Selected excerpt:
Consider These Cultural Business Differences in China
International organizations have the exciting and complicated task of doing business across the globe. Where domestic companies can intimately learn the nuances of their home nation, businesses with a more widespread reach have to cope with the differences from one country to the next.
For example. China is the most populous nation in the world and its economy is currently in the midst of a boom. It’s a hotbed of economic activity and business growth, with ample opportunities for international organizations. However the unique etiquette and business customs in China can be complicated, tripping up some ventures.
To find success, here are a few tips for navigating the economic and cultural business differences in China you may encounter:
Pay Attention to Relationships
Doing business in China is all about relationships, both professional and personal. Customs in China are much different than in the U.S. or the U.K., which means companies must adapt.
According to USA Today, it is relatively easy to slip up. For example, management consultant Scott Margolis accidently showed a photo of his family - with three children - to a class in China. That could be a potential insult, as the Chinese government only allows one child per family.
Another example of the cultural business differences In China, is how you greet a person. According to USA Today, when exchanging business cards, it is customary to present with two hands and accept with a bow. Then, the card is to be read as a sign of respect.
Study the Market
Michael Witt, professor of Asian Business and Management at graduate business school INSEAD, wrote in an article for Forbes that the nuances of the market must be analyzed. For global companies in China, current relationships between rival businesses are an important consideration. For example, a high number of competing organizations may not evolve in the same way as they would in the U.S. Assuming that conditions will progress in the same way can be a mistake.

Written task:
Pick up the piece on business differences in China after its final sentence and write the next part.

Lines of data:
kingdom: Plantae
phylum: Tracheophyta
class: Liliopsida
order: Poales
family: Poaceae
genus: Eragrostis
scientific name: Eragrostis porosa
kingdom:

--

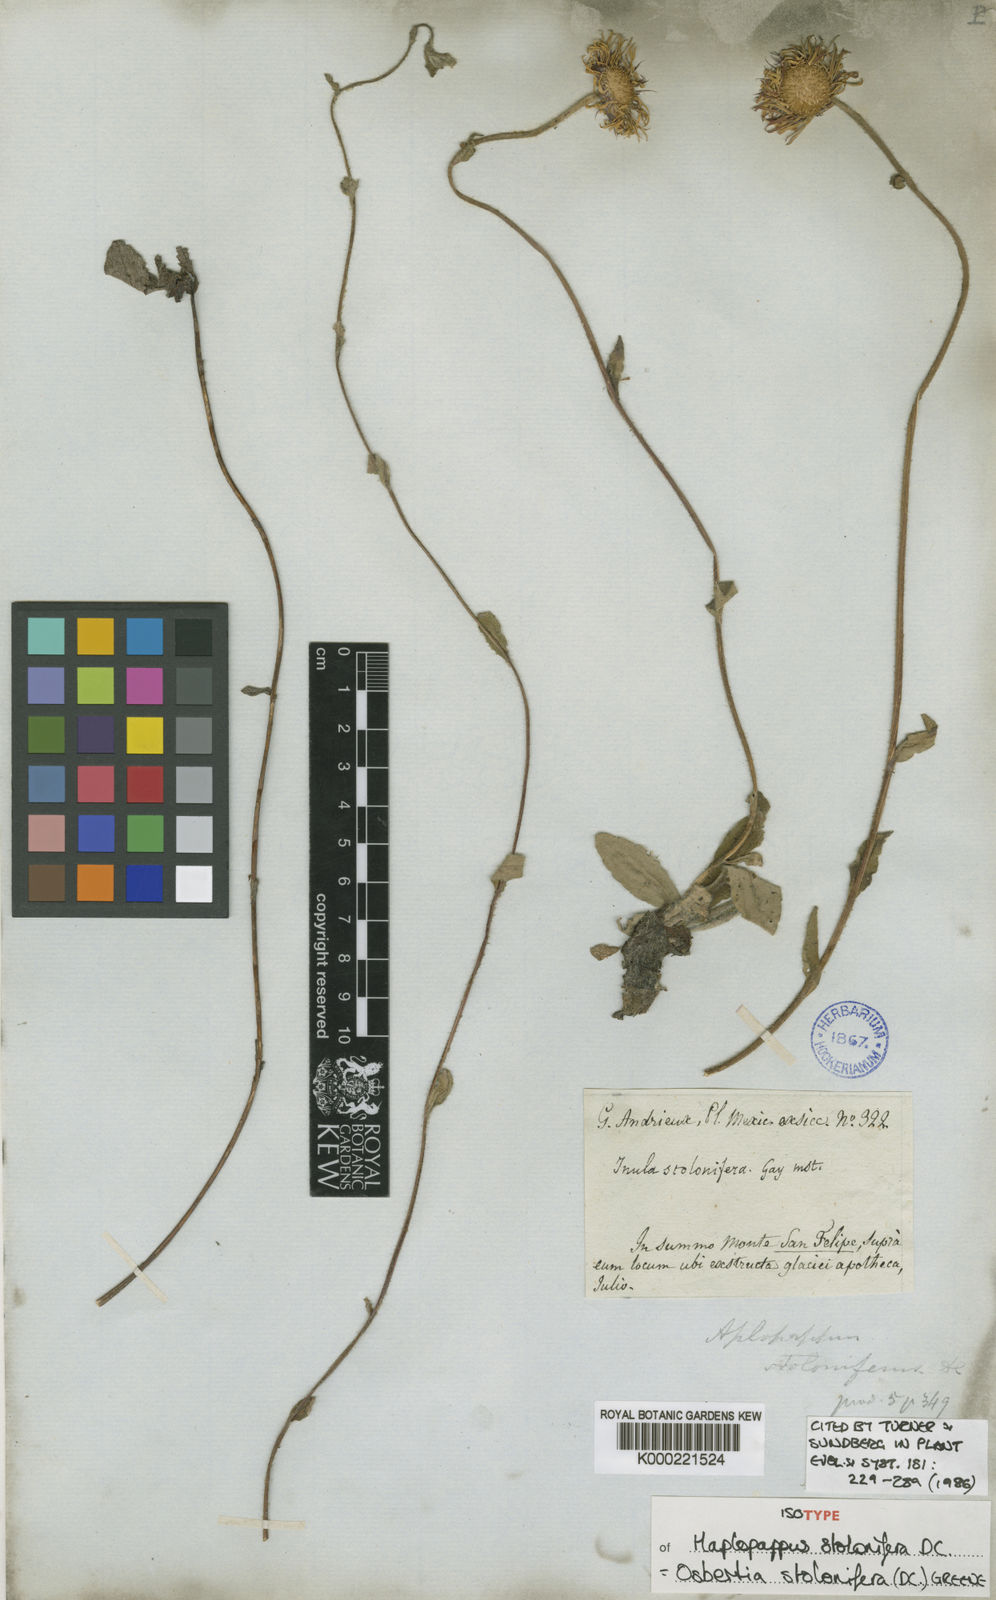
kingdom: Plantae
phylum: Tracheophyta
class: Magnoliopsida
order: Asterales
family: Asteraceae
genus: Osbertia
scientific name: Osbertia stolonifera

Result of the exercise:
The best approach is to take some time, Witt noted. Companies must do their research and plan ahead so the transition is seamless and employees are prepared for the cultural business differences in China. A rushed move can increase risk and add complications.
As expats travel abroad to China, they should be aware of the safety and security. Pickpockets are commons and expats are targeted for passports, laptops, cell phones, and handbags. In addition, most visitors are not allowed to drive in China. Foreign nationals must obtain a valid residence permit and pass a driving test to obtain a Chinese driving license. To learn about risk assessment and living abroad in China, read the China risk assessment country guide.
Just as there are key differences in Chinese business culture, expats should be cognizant of Japanese business etiquette such as expecting group focus and age as seniority. To learn more about doing business abroad in Japan, read our Japanese business culture guide.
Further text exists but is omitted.